Риторика и истоки европейской литературной традиции
Знаю, что смертен, что век мой недолог, и все же — когда я
Сложный исследую ход круговращения звезд, Мнится, земли не касаюсь ногами, но гостем у Зевса
В небе амвросией я, пищей бессмертных, кормлюсь.
(Клавдий Птолемей, пер. J1. В. Блуменау)
Иудей — «на земле», грек — «на небе». Это не противоположность между робостью верующего и дерзанием ученого, в библейской «Книге Иова» дерзание доходит до того, что самого Бога зовут на суд. Но Иов спорит с Богом «из глубины» (ср. Псал. 129, ст. 1) своей беды, своей конкретной жизненной ситуации, а не с бесстрастных высот интеллектуальной отрешенности и «внемйрности». Мечта Архимеда о точке опоры вне земли — это поразительно емкий символ греческой мысли; ближневосточной мысли такие искания были чужды.
В этом смысле очень типичная фигура — Лукиан из Самосаты, беллетрист, порожденный уже римской эпохой. В его сочинении «Сновидение, или Жизнь Лукиана» олицетворенная Образованность (Παιδεία), иначе говоря, Риторика, иначе говоря, Литература, обращает к подростку такие речи: «Ныне ты бедняк, сын такого‑то, уже почти решившийся отдать себя столь низкому ремеслу, — а немного спустя ты сделаешься предметом всеобщей зависти и уважения; тебя будут чтить и хвалить, ты станешь знаменит среди лучших людей. Мужи, знатные родом или богатством, будут с уважением смотреть на тебя, ты станешь ходить вот в такой одежде (и она показала на свою — а была она роскошно одета)… Если даже ты уйдешь из этой жизни, то все же навсегда останешься среди образованных людей и будешь в общении с лучшими» (пер. Э. В. Диль, см. Лукиан 1962, с. 32—33). Это бесподобное в своем роде место (сопоставимое разве что с древнеегипетскими хвалами карьере писца, но совсем иное по своему содержанию) очень красочно показывает, как в соблазнах литераторской профессии переплетались приманки духовного свойства и обещания хорошего местечка под солнцем. Такие люди, как Лукиан, были обязаны своему литераторству решительно всем — и духовными, и материальными основами своего существования, своим человеческим лицом и общественным статусом. Понятно поэтому, что когда Лукиану приходилось сталкиваться с неблагоприятными отзывами касательно чистоты своего стиля, писатель приходил в такое неистовство, в какое его едва ли привела бы самая страшная клевета относительно чистоты его нравов. Дошло два его сочинения, связанных с подобными казусами.
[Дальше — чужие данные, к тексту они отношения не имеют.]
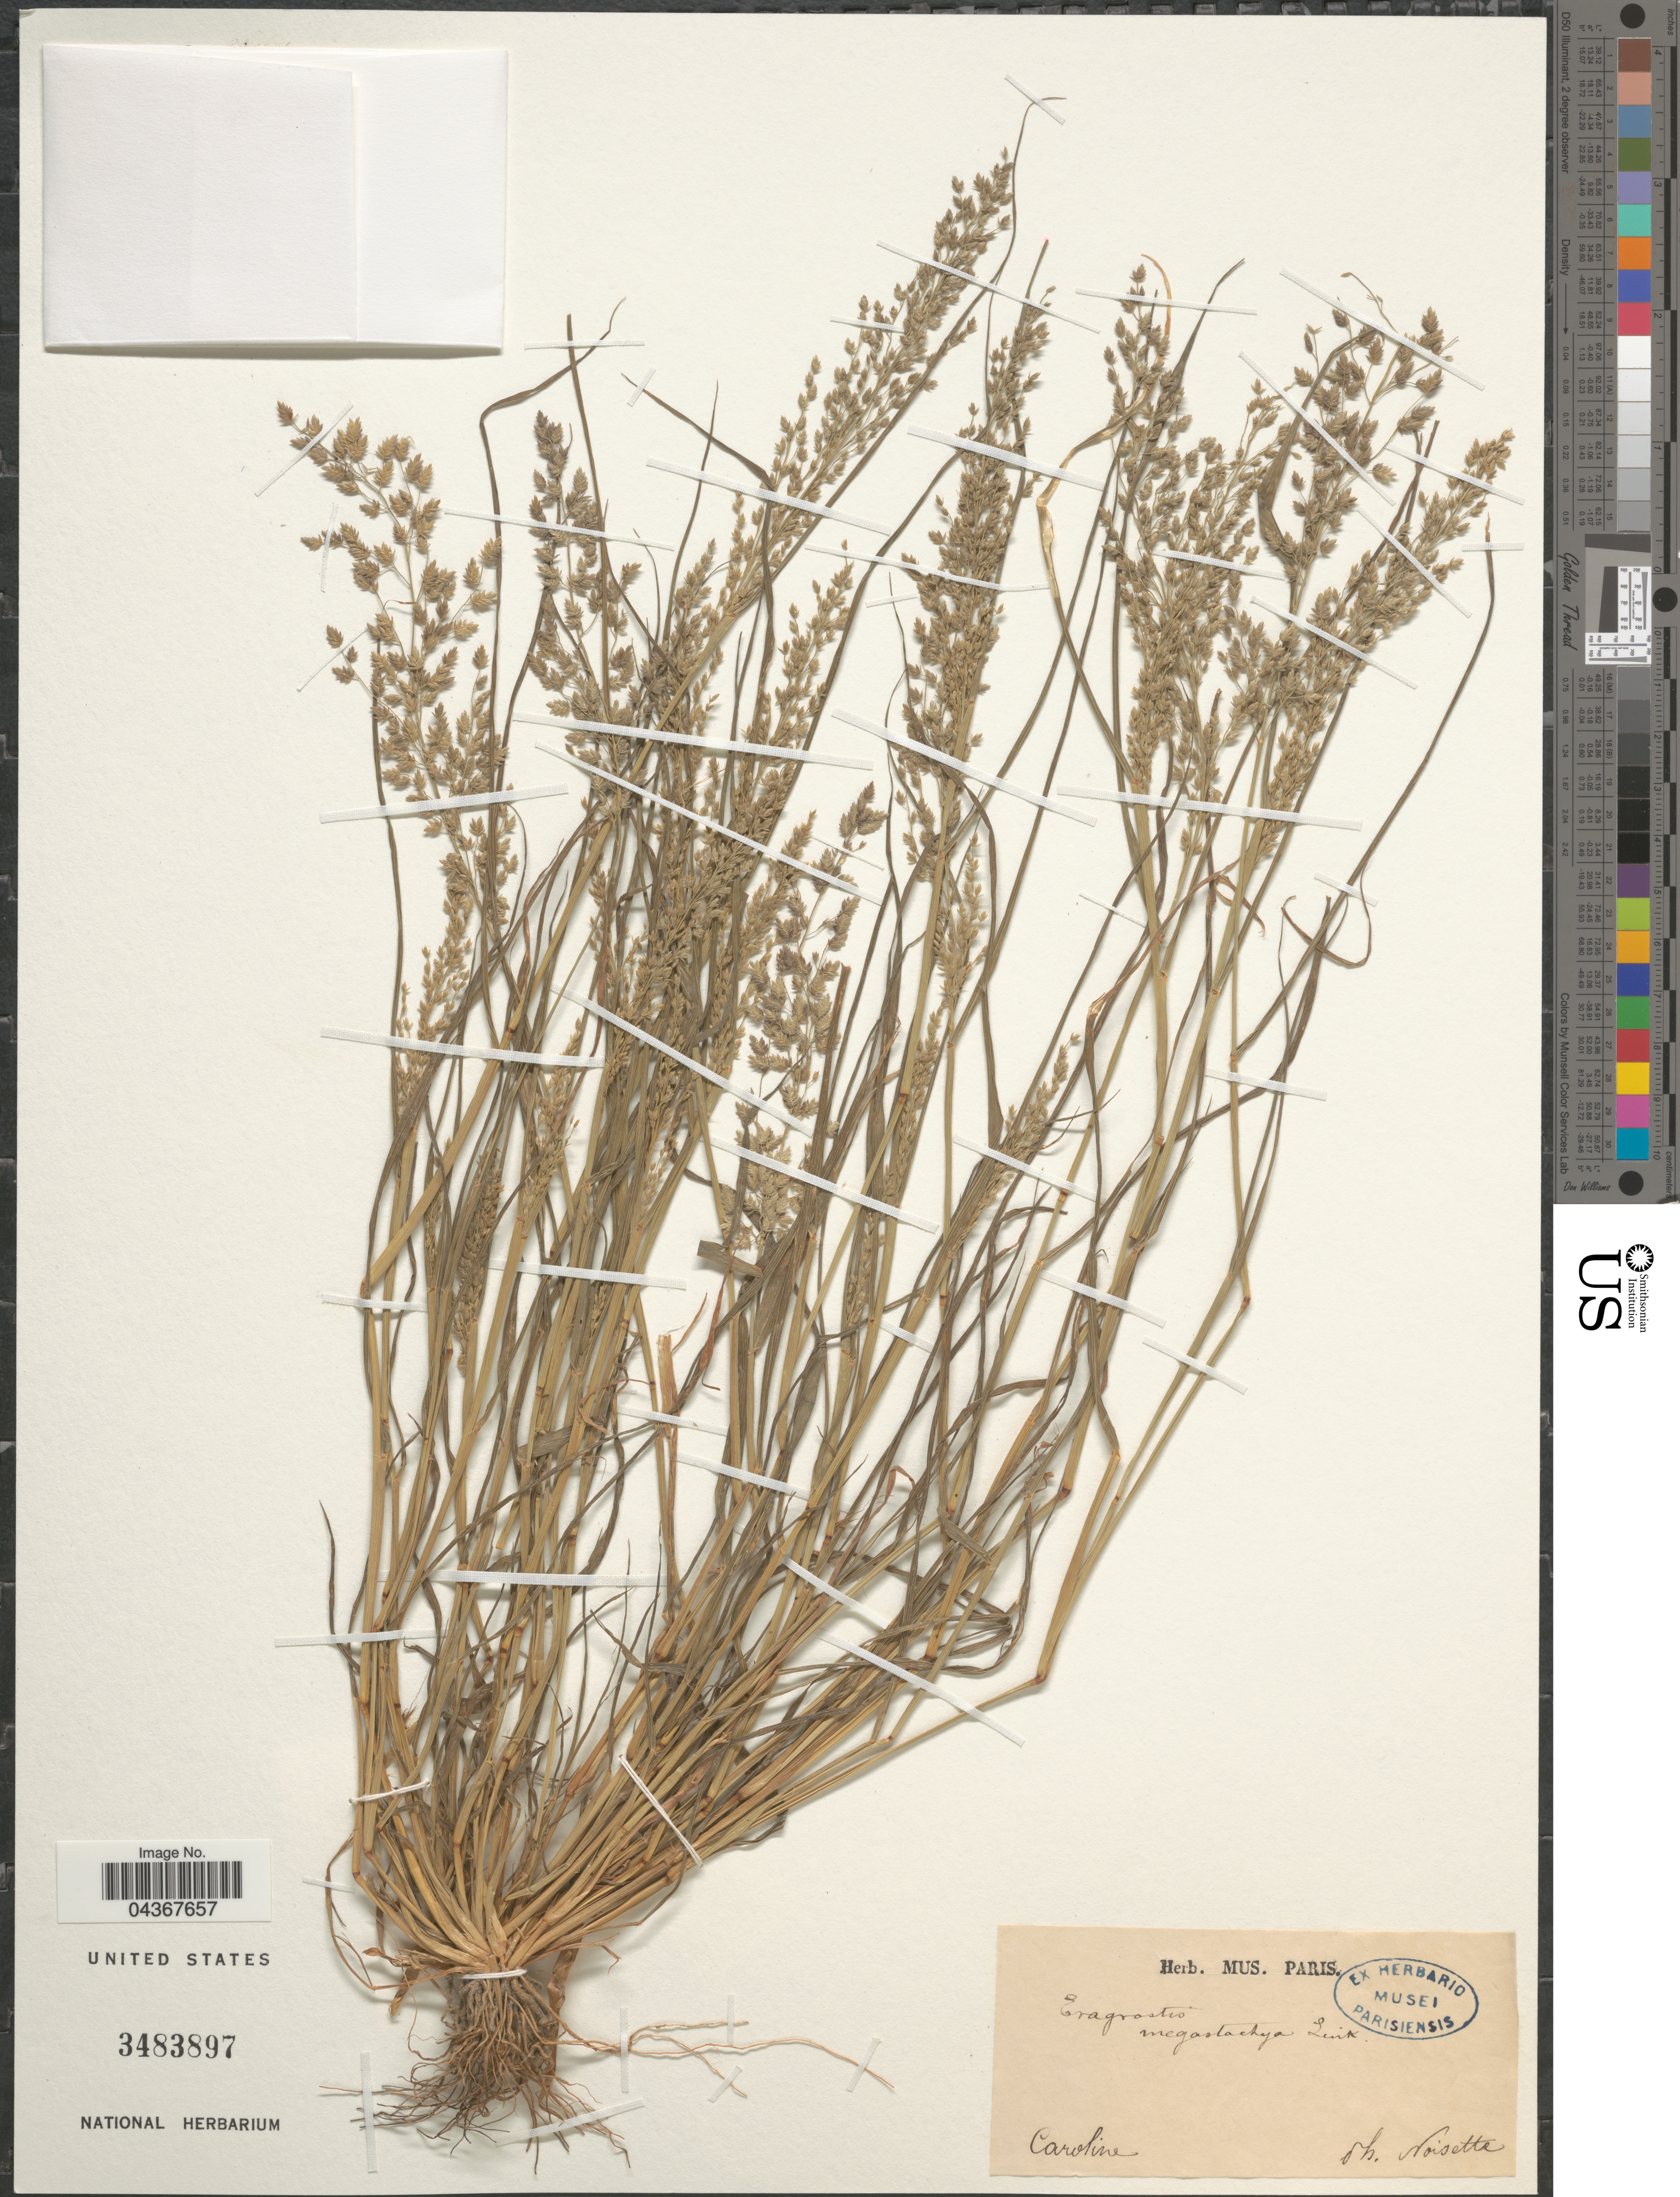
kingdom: Plantae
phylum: Tracheophyta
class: Liliopsida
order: Poales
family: Poaceae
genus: Eragrostis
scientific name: Eragrostis cilianensis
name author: (Bellardi) Vignolo ex Janch.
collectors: T. Noisette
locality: Caroline.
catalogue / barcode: US 3483897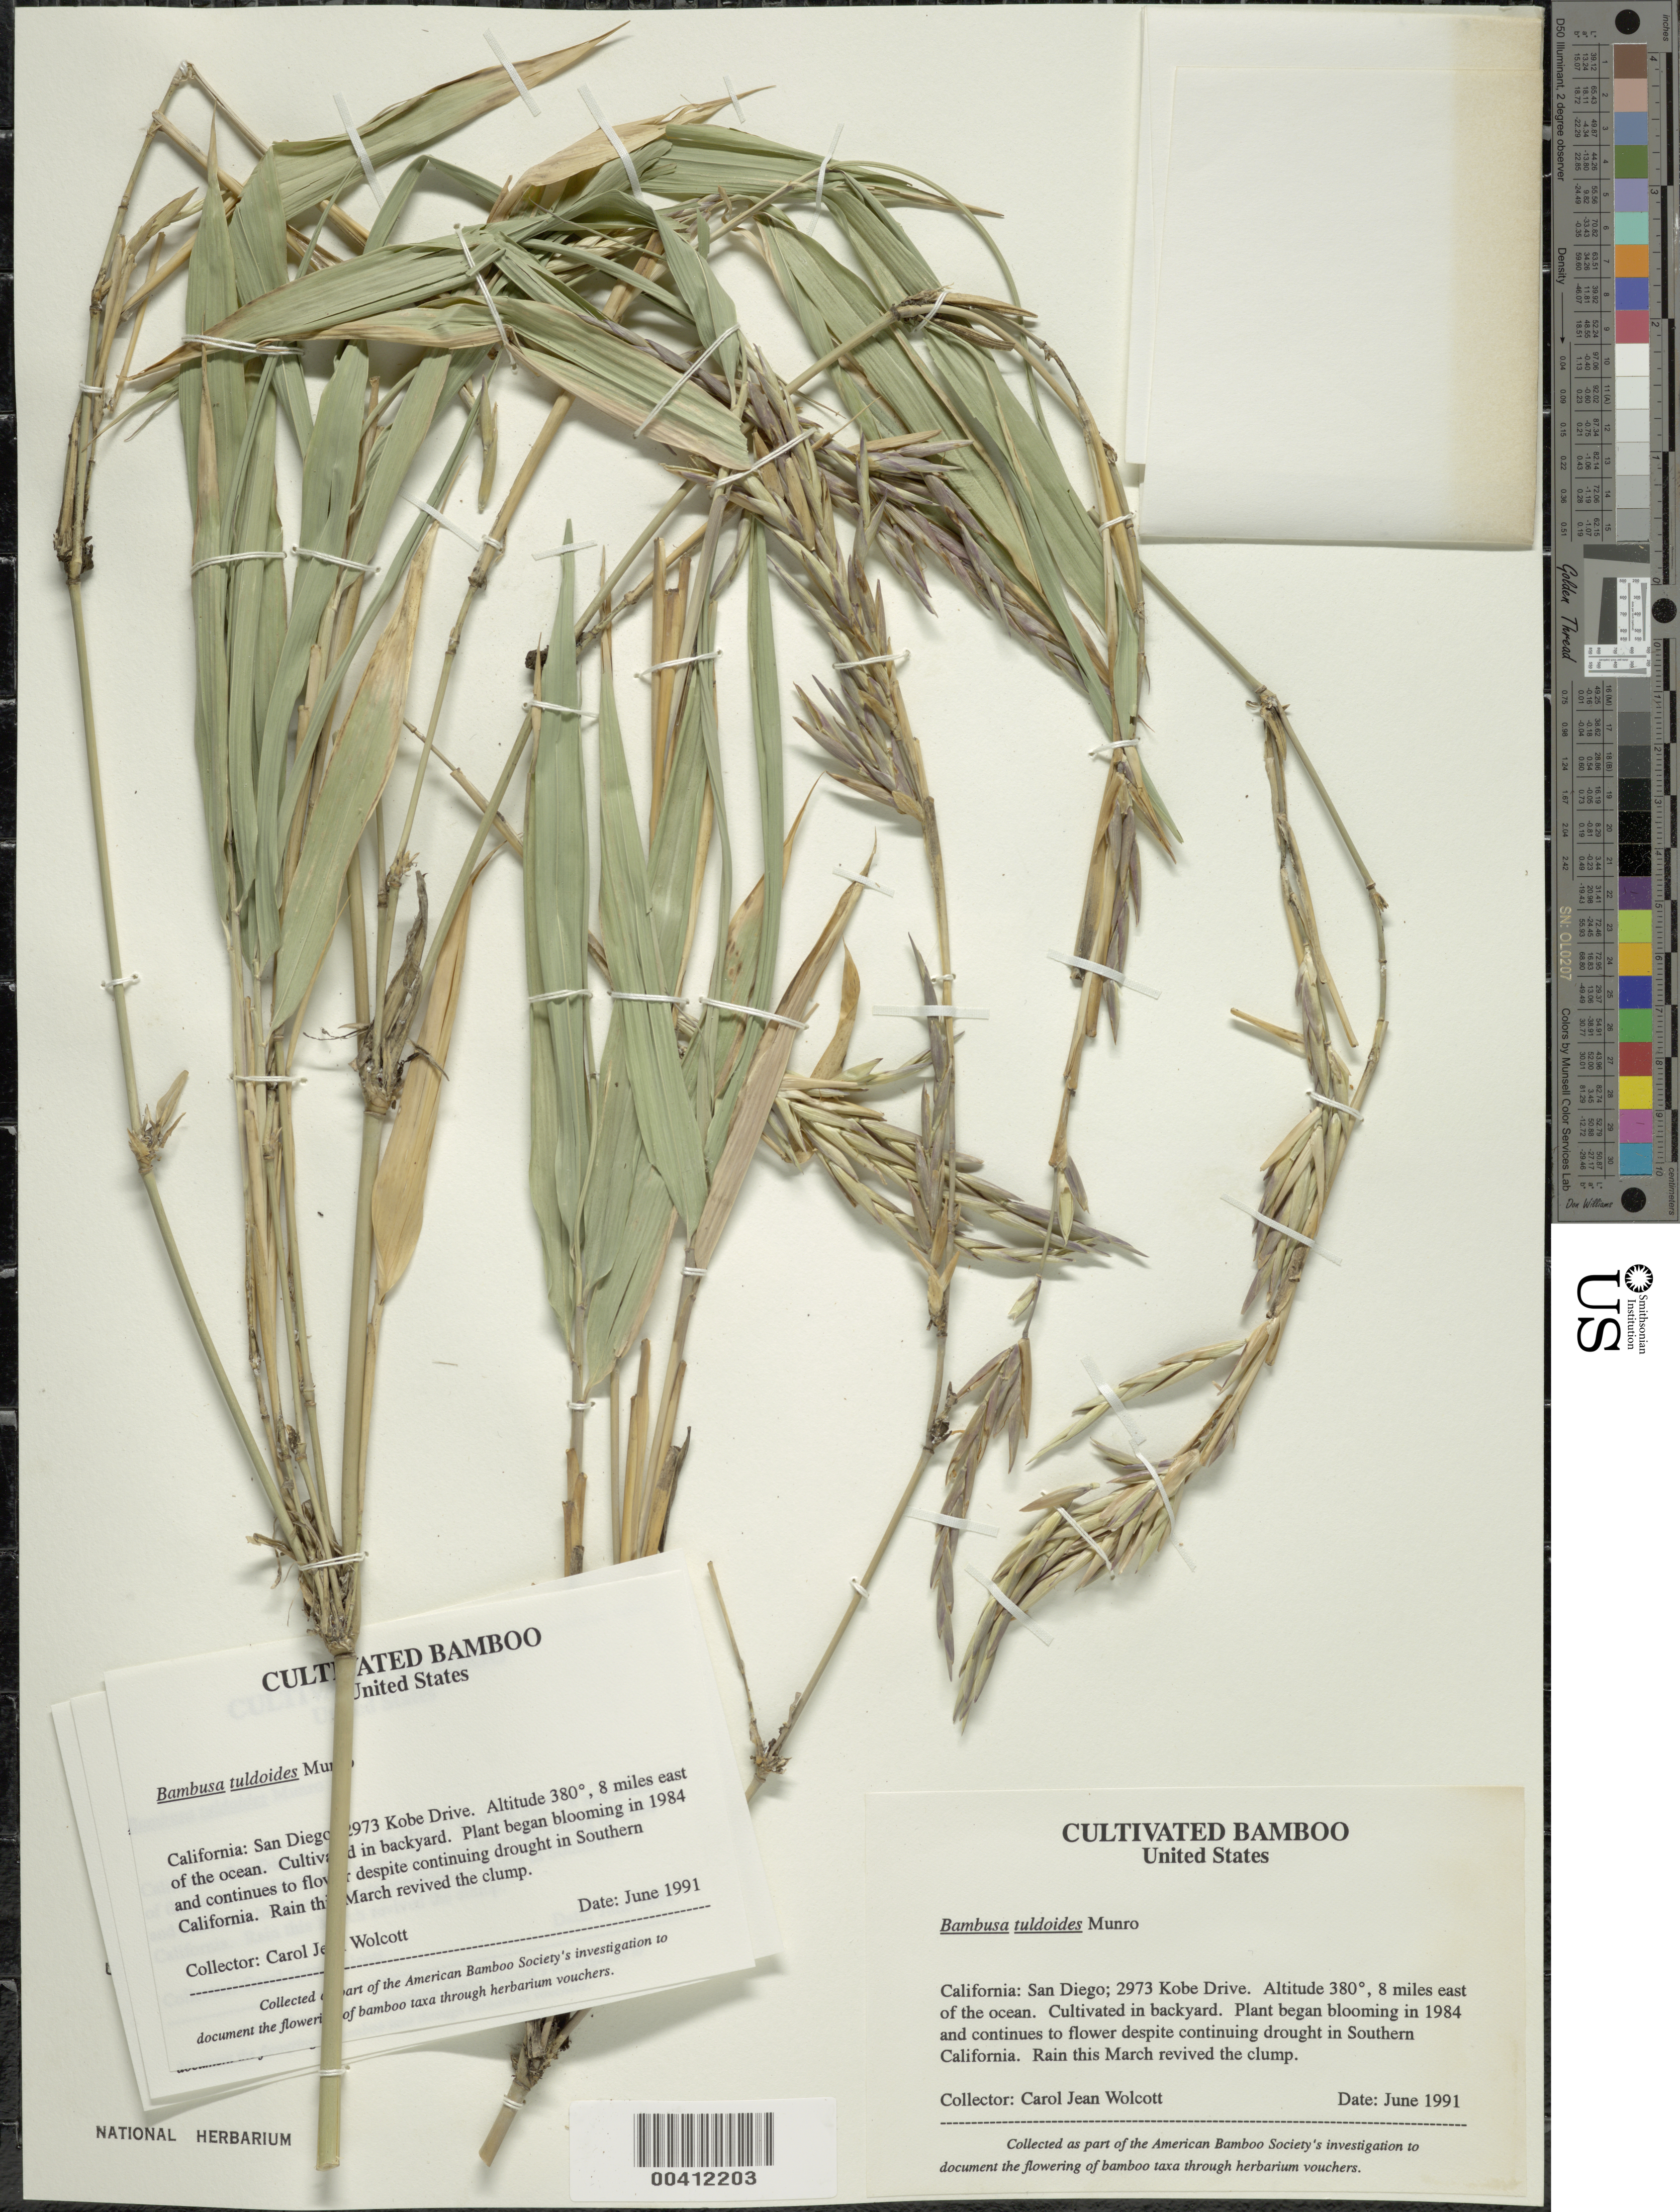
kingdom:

Больнее задеть его просто невозможно. По–видимому, созревание «литераторского» социального самочувствия всегда сопровождается подобными эксцессами: достаточно вспомнить нравы итальянских гуманистов XV столетия или взаимоотношения Тредьяковского, Сумарокова и Ломоносова. Патологическая профессиональная обидчивость — оборотная сторона еще непривычной «беспочвенности».
Бродячему певцу у всякого народа полагается быть слепцом, и притом по весьма прозаической причине: зрячие годятся на другое дело. Но только грекам пришло в голову истолковать слепоту как еще один символ внутренней отрешенности. Неоплатоник Прокл пишет: «Гомер… возвысил свою мысль над мнимыми благами всяческой зримой гармонии <…> по каковой причине он и представлен в сказании утратившим очи и претерпевшим то самое, что он заставляет претерпеть феакийского певца Демодока:
[Муза его при рожденьи и злом и добром одарила;]
Очи затмила его, даровала за то сладкопенье.